• _PROBLEM TO SOLVE_: Reproduce every line of the following items verbatim, altering nothing.

Start of MATERIAL SHOWN

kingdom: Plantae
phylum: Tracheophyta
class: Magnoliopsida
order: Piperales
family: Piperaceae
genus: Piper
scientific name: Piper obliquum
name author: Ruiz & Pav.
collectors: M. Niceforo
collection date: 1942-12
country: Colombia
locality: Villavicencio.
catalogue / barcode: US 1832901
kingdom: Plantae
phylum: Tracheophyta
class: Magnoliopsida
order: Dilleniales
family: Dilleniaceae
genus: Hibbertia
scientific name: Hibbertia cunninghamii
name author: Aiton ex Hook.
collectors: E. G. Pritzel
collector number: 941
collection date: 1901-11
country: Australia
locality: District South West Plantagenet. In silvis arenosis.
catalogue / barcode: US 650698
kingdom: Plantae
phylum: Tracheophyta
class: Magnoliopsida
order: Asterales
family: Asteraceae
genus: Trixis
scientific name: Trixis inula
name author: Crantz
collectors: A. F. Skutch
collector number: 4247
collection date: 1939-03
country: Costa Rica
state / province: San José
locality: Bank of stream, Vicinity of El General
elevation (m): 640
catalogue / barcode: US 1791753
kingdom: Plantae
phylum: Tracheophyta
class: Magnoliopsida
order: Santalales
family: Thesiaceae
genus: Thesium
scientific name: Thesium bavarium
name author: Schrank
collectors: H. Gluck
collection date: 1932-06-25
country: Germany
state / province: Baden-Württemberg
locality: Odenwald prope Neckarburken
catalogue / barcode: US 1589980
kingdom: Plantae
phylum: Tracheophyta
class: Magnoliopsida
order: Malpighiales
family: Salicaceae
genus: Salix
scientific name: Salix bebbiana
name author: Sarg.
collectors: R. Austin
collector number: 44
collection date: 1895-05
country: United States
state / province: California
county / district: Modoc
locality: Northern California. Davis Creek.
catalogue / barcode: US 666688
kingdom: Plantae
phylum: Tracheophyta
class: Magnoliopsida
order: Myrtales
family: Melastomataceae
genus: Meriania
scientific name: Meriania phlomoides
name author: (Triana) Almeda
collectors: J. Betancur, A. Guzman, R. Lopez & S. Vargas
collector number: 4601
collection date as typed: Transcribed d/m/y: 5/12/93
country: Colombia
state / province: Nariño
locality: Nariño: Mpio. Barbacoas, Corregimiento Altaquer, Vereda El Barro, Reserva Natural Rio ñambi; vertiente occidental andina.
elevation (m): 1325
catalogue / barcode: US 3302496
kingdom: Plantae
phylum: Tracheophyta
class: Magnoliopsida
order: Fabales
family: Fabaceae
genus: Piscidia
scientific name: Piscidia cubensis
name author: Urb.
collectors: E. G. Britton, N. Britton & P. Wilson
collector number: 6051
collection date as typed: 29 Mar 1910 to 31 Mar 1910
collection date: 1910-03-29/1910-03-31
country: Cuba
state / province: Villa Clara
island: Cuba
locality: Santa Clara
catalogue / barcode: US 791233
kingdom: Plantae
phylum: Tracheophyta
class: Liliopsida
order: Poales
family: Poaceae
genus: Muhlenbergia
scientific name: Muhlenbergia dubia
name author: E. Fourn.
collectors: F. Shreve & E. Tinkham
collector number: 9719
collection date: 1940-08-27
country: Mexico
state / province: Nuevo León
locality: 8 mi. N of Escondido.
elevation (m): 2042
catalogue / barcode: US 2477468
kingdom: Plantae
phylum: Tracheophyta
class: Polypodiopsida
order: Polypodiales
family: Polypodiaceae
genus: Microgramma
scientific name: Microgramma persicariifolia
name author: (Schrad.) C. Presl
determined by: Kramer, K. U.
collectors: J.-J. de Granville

End of MATERIAL SHOWN

• _TASK RESPONSE_:
kingdom: Plantae
phylum: Tracheophyta
class: Magnoliopsida
order: Piperales
family: Piperaceae
genus: Piper
scientific name: Piper obliquum
name author: Ruiz & Pav.
collectors: M. Niceforo
collection date: 1942-12
country: Colombia
locality: Villavicencio.
catalogue / barcode: US 1832901
kingdom: Plantae
phylum: Tracheophyta
class: Magnoliopsida
order: Dilleniales
family: Dilleniaceae
genus: Hibbertia
scientific name: Hibbertia cunninghamii
name author: Aiton ex Hook.
collectors: E. G. Pritzel
collector number: 941
collection date: 1901-11
country: Australia
locality: District South West Plantagenet. In silvis arenosis.
catalogue / barcode: US 650698
kingdom: Plantae
phylum: Tracheophyta
class: Magnoliopsida
order: Asterales
family: Asteraceae
genus: Trixis
scientific name: Trixis inula
name author: Crantz
collectors: A. F. Skutch
collector number: 4247
collection date: 1939-03
country: Costa Rica
state / province: San José
locality: Bank of stream, Vicinity of El General
elevation (m): 640
catalogue / barcode: US 1791753
kingdom: Plantae
phylum: Tracheophyta
class: Magnoliopsida
order: Santalales
family: Thesiaceae
genus: Thesium
scientific name: Thesium bavarium
name author: Schrank
collectors: H. Gluck
collection date: 1932-06-25
country: Germany
state / province: Baden-Württemberg
locality: Odenwald prope Neckarburken
catalogue / barcode: US 1589980
kingdom: Plantae
phylum: Tracheophyta
class: Magnoliopsida
order: Malpighiales
family: Salicaceae
genus: Salix
scientific name: Salix bebbiana
name author: Sarg.
collectors: R. Austin
collector number: 44
collection date: 1895-05
country: United States
state / province: California
county / district: Modoc
locality: Northern California. Davis Creek.
catalogue / barcode: US 666688
kingdom: Plantae
phylum: Tracheophyta
class: Magnoliopsida
order: Myrtales
family: Melastomataceae
genus: Meriania
scientific name: Meriania phlomoides
name author: (Triana) Almeda
collectors: J. Betancur, A. Guzman, R. Lopez & S. Vargas
collector number: 4601
collection date as typed: Transcribed d/m/y: 5/12/93
country: Colombia
state / province: Nariño
locality: Nariño: Mpio. Barbacoas, Corregimiento Altaquer, Vereda El Barro, Reserva Natural Rio ñambi; vertiente occidental andina.
elevation (m): 1325
catalogue / barcode: US 3302496
kingdom: Plantae
phylum: Tracheophyta
class: Magnoliopsida
order: Fabales
family: Fabaceae
genus: Piscidia
scientific name: Piscidia cubensis
name author: Urb.
collectors: E. G. Britton, N. Britton & P. Wilson
collector number: 6051
collection date as typed: 29 Mar 1910 to 31 Mar 1910
collection date: 1910-03-29/1910-03-31
country: Cuba
state / province: Villa Clara
island: Cuba
locality: Santa Clara
catalogue / barcode: US 791233
kingdom: Plantae
phylum: Tracheophyta
class: Liliopsida
order: Poales
family: Poaceae
genus: Muhlenbergia
scientific name: Muhlenbergia dubia
name author: E. Fourn.
collectors: F. Shreve & E. Tinkham
collector number: 9719
collection date: 1940-08-27
country: Mexico
state / province: Nuevo León
locality: 8 mi. N of Escondido.
elevation (m): 2042
catalogue / barcode: US 2477468
kingdom: Plantae
phylum: Tracheophyta
class: Polypodiopsida
order: Polypodiales
family: Polypodiaceae
genus: Microgramma
scientific name: Microgramma persicariifolia
name author: (Schrad.) C. Presl
determined by: Kramer, K. U.
collectors: J.-J. de Granville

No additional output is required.